Gustave Coubert’s “L’Homme Blessé” or “The Wounded Man” painting currently under exhibit at the Musee d’Orsay in Paris does not really hold a lot of mysteries the way it looks now.
The painting merely depicts a wounded man, as the title suggests, with a sword lying on his side.
It is possible that this guy was attacked using the same sword that is now about a foot away from his shoulder. For many, the painting is merely a depiction of a man; perhaps a dying man waiting for help to come. Would he die?
Well, the answer is not really provided in the painting – and current advances in technology have chanced upon something really exciting: this painting holds a lot of mystery, after all!
For the wounded man was not always wounded; and the painting did not always look like how it appears now.
In fact, the original appears to have been a wonderful moment shared by two people: a man and a woman.
Scholars have long established that the man in the painting was artist Coubert (it was long called a self-portrait) but they did not realize that beneath his seemingly wounded self-portrait was the figure of a woman lying contentedly on his shoulders.
The x-rays of today have uncovered a secret love story hidden beneath layers of paint.
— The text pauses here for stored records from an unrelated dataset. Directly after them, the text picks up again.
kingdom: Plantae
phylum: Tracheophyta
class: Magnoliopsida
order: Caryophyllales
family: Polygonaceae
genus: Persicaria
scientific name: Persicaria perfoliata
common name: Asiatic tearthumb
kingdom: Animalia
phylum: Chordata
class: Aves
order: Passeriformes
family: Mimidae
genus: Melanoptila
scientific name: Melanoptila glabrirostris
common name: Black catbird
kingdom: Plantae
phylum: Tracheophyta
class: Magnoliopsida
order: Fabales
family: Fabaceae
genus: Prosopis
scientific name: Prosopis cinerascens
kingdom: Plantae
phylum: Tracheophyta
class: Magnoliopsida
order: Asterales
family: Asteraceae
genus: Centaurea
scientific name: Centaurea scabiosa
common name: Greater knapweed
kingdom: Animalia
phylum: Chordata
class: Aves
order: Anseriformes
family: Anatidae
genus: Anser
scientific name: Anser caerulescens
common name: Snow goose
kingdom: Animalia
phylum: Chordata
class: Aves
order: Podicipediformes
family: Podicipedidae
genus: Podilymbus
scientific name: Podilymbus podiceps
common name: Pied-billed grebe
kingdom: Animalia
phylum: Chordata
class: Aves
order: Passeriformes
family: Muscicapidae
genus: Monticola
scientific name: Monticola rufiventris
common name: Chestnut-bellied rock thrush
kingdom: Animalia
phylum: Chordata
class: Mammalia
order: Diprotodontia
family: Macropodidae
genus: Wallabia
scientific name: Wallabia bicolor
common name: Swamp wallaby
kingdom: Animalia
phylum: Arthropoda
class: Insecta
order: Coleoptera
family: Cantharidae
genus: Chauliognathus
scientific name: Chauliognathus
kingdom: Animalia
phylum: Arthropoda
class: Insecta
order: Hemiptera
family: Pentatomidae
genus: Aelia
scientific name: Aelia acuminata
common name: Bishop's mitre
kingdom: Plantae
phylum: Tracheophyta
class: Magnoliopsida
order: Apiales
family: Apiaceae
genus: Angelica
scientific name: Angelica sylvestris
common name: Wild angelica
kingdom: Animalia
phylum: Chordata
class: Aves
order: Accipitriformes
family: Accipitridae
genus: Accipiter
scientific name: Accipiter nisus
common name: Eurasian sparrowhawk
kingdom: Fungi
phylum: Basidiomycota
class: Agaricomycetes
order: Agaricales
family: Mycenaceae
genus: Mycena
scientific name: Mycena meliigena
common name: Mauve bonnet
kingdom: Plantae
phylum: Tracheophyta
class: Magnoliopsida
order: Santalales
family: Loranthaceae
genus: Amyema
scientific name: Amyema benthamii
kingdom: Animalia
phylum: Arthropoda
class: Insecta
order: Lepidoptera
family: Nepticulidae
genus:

The original depicted happier moments together but when the two broke up, the artist decided to erase the woman from the painting.
He had such great talent that he was able to make changes to a 10-year-old painting without creating discrepancies on the final effect that it took scholars decades to discover these changes – and only with the use of x-ray technology!
The painting was believed to have been finished around 1844-1855 but now appears to be 10 years older.
Can you make out the woman in the painting and where the hand that was later covered? Weird, isn’t it? But perhaps the artist did not want to ruin a good painting yet wanted to remove traces of the woman from his memory and his work; thus, he painted over her likeness and created the wounded man.
Did you notice that his wound was at the area above his heart? This was not a random wounded artist after all but a heartbroken one!
It’s incredible what technology can uncover in centuries-old works of art without taking the piece apart! I am amazed!